New names, new looks
Revolution Indoor Cycling became Vim. ... Huntsman Springs became Tributary. ... Movieworks and Jackson Twin Cinema installed comfy reclining seats and introduced online ticketing and seat reservations. ... Snow King Hotel began renovating its guest rooms. ... The Westbank Grill got a face-lift. ... After a long closure due to a burst pipe, E.leaven reopened with an updated interior.
Chuck Schaap, owner of Teton Mountaineering since 1971, sold the shop to his longtime manager, Rex Hong. ... KDG Capital, a real estate firm in Tampa, Florida, announced it purchased Snow King Hotel. ... Wade McKoy and Bob Woodall of Focus Productions, publisher of Jackson Hole Skier, the Jackson Hole Dining Guide and the Grand Teton and Yellowstone Adventure Guide, sold the business to Keli Lessing. ... Mountain Property Management acquired New West Property Management. ... Rick Hollingsworth, who ran the Million Dollar Cowboy Bar gift shop for more than 30 years, bowed out as bar manager Silver Dollar Inc., decided to consolidate management of the shop with that of the retail operation in its other Jackson property, The Wort Hotel. ... A “for lease” sign went up outside the Pink Garter Theatre.

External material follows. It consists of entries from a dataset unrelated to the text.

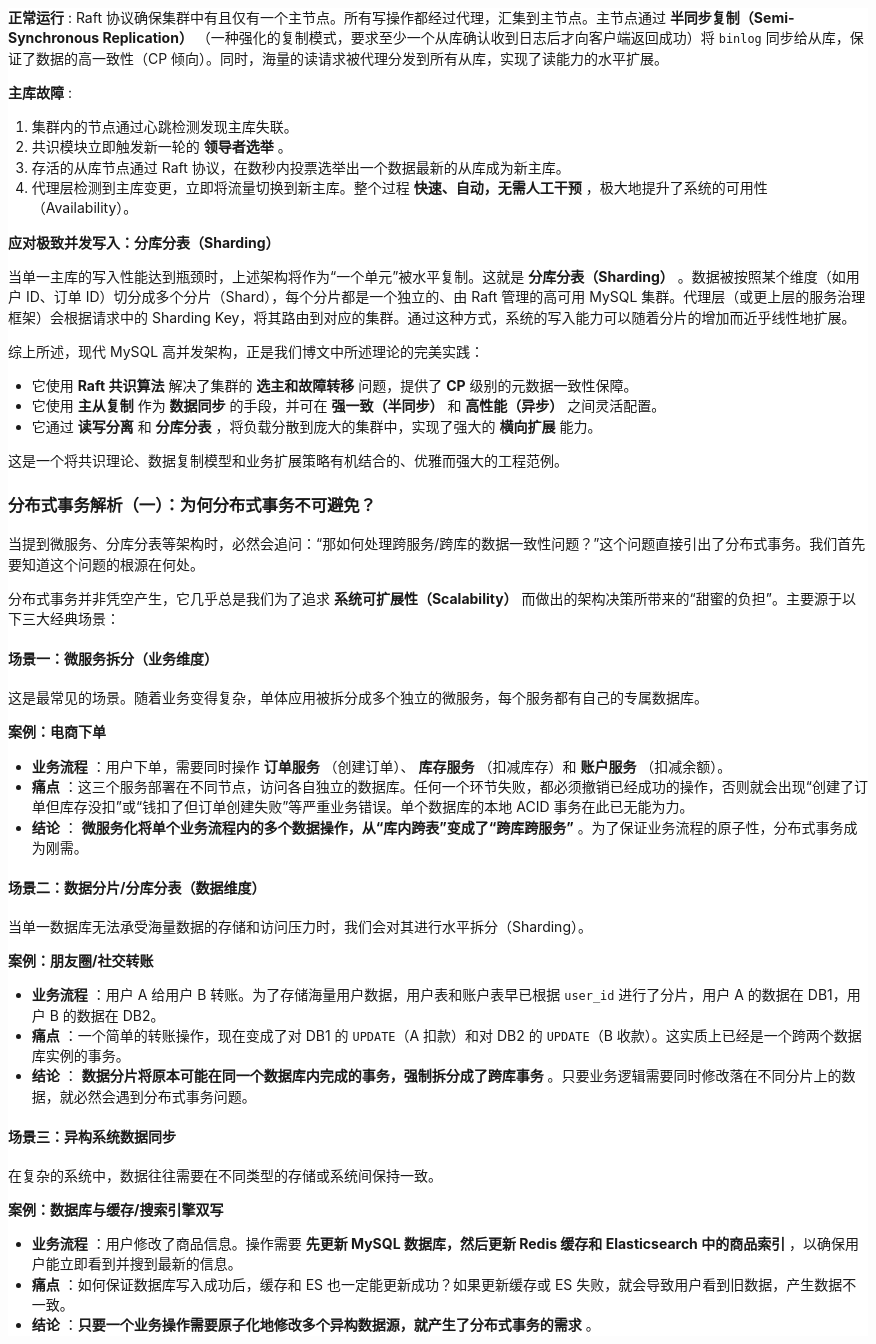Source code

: **正常运行** : Raft 协议确保集群中有且仅有一个主节点。所有写操作都经过代理，汇集到主节点。主节点通过 **半同步复制（Semi-Synchronous Replication）** （一种强化的复制模式，要求至少一个从库确认收到日志后才向客户端返回成功）将 `binlog` 同步给从库，保证了数据的高一致性（CP 倾向）。同时，海量的读请求被代理分发到所有从库，实现了读能力的水平扩展。

**主库故障** :
1.  集群内的节点通过心跳检测发现主库失联。
2.  共识模块立即触发新一轮的 **领导者选举** 。
3.  存活的从库节点通过 Raft 协议，在数秒内投票选举出一个数据最新的从库成为新主库。
4.  代理层检测到主库变更，立即将流量切换到新主库。整个过程 **快速、自动，无需人工干预** ，极大地提升了系统的可用性（Availability）。

**应对极致并发写入：分库分表（Sharding）**

当单一主库的写入性能达到瓶颈时，上述架构将作为“一个单元”被水平复制。这就是 **分库分表（Sharding）** 。数据被按照某个维度（如用户 ID、订单 ID）切分成多个分片（Shard），每个分片都是一个独立的、由 Raft 管理的高可用 MySQL 集群。代理层（或更上层的服务治理框架）会根据请求中的 Sharding Key，将其路由到对应的集群。通过这种方式，系统的写入能力可以随着分片的增加而近乎线性地扩展。

综上所述，现代 MySQL 高并发架构，正是我们博文中所述理论的完美实践：
* 它使用 **Raft 共识算法** 解决了集群的 **选主和故障转移** 问题，提供了 **CP** 级别的元数据一致性保障。
* 它使用 **主从复制** 作为 **数据同步** 的手段，并可在 **强一致（半同步）** 和 **高性能（异步）** 之间灵活配置。
* 它通过 **读写分离** 和 **分库分表** ，将负载分散到庞大的集群中，实现了强大的 **横向扩展** 能力。

这是一个将共识理论、数据复制模型和业务扩展策略有机结合的、优雅而强大的工程范例。

### 分布式事务解析（一）：为何分布式事务不可避免？

当提到微服务、分库分表等架构时，必然会追问：“那如何处理跨服务/跨库的数据一致性问题？”这个问题直接引出了分布式事务。我们首先要知道这个问题的根源在何处。

分布式事务并非凭空产生，它几乎总是我们为了追求 **系统可扩展性（Scalability）** 而做出的架构决策所带来的“甜蜜的负担”。主要源于以下三大经典场景：

#### 场景一：微服务拆分（业务维度）

这是最常见的场景。随着业务变得复杂，单体应用被拆分成多个独立的微服务，每个服务都有自己的专属数据库。

**案例：电商下单**

* **业务流程** ：用户下单，需要同时操作 **订单服务** （创建订单）、 **库存服务** （扣减库存）和 **账户服务** （扣减余额）。
* **痛点** ：这三个服务部署在不同节点，访问各自独立的数据库。任何一个环节失败，都必须撤销已经成功的操作，否则就会出现“创建了订单但库存没扣”或“钱扣了但订单创建失败”等严重业务错误。单个数据库的本地 ACID 事务在此已无能为力。
* **结论** ： **微服务化将单个业务流程内的多个数据操作，从“库内跨表”变成了“跨库跨服务”** 。为了保证业务流程的原子性，分布式事务成为刚需。

#### 场景二：数据分片/分库分表（数据维度）

当单一数据库无法承受海量数据的存储和访问压力时，我们会对其进行水平拆分（Sharding）。

**案例：朋友圈/社交转账**

* **业务流程** ：用户 A 给用户 B 转账。为了存储海量用户数据，用户表和账户表早已根据 `user_id` 进行了分片，用户 A 的数据在 DB1，用户 B 的数据在 DB2。
* **痛点** ：一个简单的转账操作，现在变成了对 DB1 的 `UPDATE`（A 扣款）和对 DB2 的 `UPDATE`（B 收款）。这实质上已经是一个跨两个数据库实例的事务。
* **结论** ： **数据分片将原本可能在同一个数据库内完成的事务，强制拆分成了跨库事务** 。只要业务逻辑需要同时修改落在不同分片上的数据，就必然会遇到分布式事务问题。

#### 场景三：异构系统数据同步

在复杂的系统中，数据往往需要在不同类型的存储或系统间保持一致。

**案例：数据库与缓存/搜索引擎双写**

* **业务流程** ：用户修改了商品信息。操作需要 **先更新 MySQL 数据库，然后更新 Redis 缓存和 Elasticsearch 中的商品索引** ，以确保用户能立即看到并搜到最新的信息。
* **痛点** ：如何保证数据库写入成功后，缓存和 ES 也一定能更新成功？如果更新缓存或 ES 失败，就会导致用户看到旧数据，产生数据不一致。
* **结论** ：**只要一个业务操作需要原子化地修改多个异构数据源，就产生了分布式事务的需求** 。
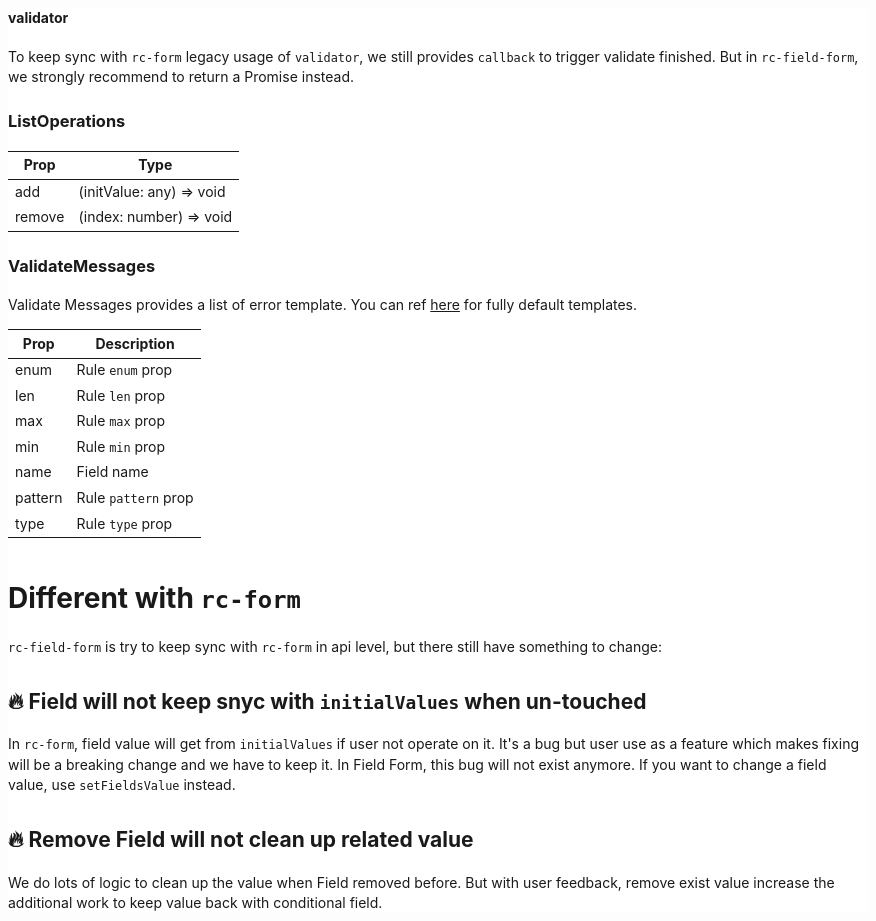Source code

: #### validator

To keep sync with `rc-form` legacy usage of `validator`, we still provides `callback` to trigger validate finished. But in `rc-field-form`, we strongly recommend to return a Promise instead.

### ListOperations

| Prop   | Type                     |
| ------ | ------------------------ |
| add    | (initValue: any) => void |
| remove | (index: number) => void  |

### ValidateMessages

Validate Messages provides a list of error template. You can ref [here](https://github.com/react-component/field-form/blob/master/src/utils/messages.ts) for fully default templates.

| Prop    | Description         |
| ------- | ------------------- |
| enum    | Rule `enum` prop    |
| len     | Rule `len` prop     |
| max     | Rule `max` prop     |
| min     | Rule `min` prop     |
| name    | Field name          |
| pattern | Rule `pattern` prop |
| type    | Rule `type` prop    |

# Different with `rc-form`

`rc-field-form` is try to keep sync with `rc-form` in api level, but there still have something to change:

## 🔥 Field will not keep snyc with `initialValues` when un-touched

In `rc-form`, field value will get from `initialValues` if user not operate on it.
It's a bug but user use as a feature which makes fixing will be a breaking change and we have to keep it.
In Field Form, this bug will not exist anymore. If you want to change a field value, use `setFieldsValue` instead.

## 🔥 Remove Field will not clean up related value

We do lots of logic to clean up the value when Field removed before. But with user feedback, remove exist value increase the additional work to keep value back with conditional field.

Among Jackson businesses that crowdfunded on Kickstarter this year, Give’r took the cake with a haul of nearly $1 million to launch its Frontier mittens. ... Powwater and Mountainist took top honors at the annual Pitch Day. ... New businesses that sprouted included Sticks and Stones, Jackson Hole Goat Yoga, Wheel Wranglers and Wolf’s Jackson Hole.